§ **Problem details**
In the statistical analysis section, what algorithm was used for PS score matching?

§ **Provided passage**
2.9. Statistical Analysis
The Shapiro–Wilk test was employed to evaluate the normality of continuous variables. Categorical variables were presented as numbers and percentages, while continuous variables were expressed as means with standard deviations (SDs) or medians with interquartile ranges (IQRs), depending on their distribution. PS matching was performed using a logistic regression model that included the following covariates: age, sex, body mass index (BMI), history of abdominal surgery, comorbidities (diabetes mellitus and hypertension), liver fat percentage, preoperative laboratory values (white blood cell count, hemoglobin, platelet count, urea nitrogen, creatinine, albumin, AST, ALT, total bilirubin, sodium, potassium, chloride, INR, PT, aPTT), preoperative vital signs (mean blood pressure and heart rate), and intraoperative variables (operation duration, blood loss, transfusion amounts, fluid infusion rate, urine output, average intraoperative mean blood pressure, and heart rate). These covariates were selected based on their potential influence on postoperative pain and opioid consumption. PS score matching was conducted using a 1:1 nearest-neighbor algorithm without replacement. For statistical comparisons, categorical data were analyzed using either the chi-squared test or Fisher’s exact test, while continuous data were evaluated with Student’s t-test or the Mann–Whitney U test, based on the normality of their distribution. A two-tailed p-value of less than 0.05 was considered statistically significant. Data analyses were performed using R software (version 2.10.1; R Foundation for Statistical Computing, Vienna, Austria), and graphical outputs were generated with Microsoft Excel (Microsoft Corporation, Redmond, WA, USA).

§ **Material provided**
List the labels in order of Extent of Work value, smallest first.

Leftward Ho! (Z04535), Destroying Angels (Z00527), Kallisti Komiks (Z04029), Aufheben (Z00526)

§ **Response to the task**
A 1:1 nearest-neighbor algorithm without replacement.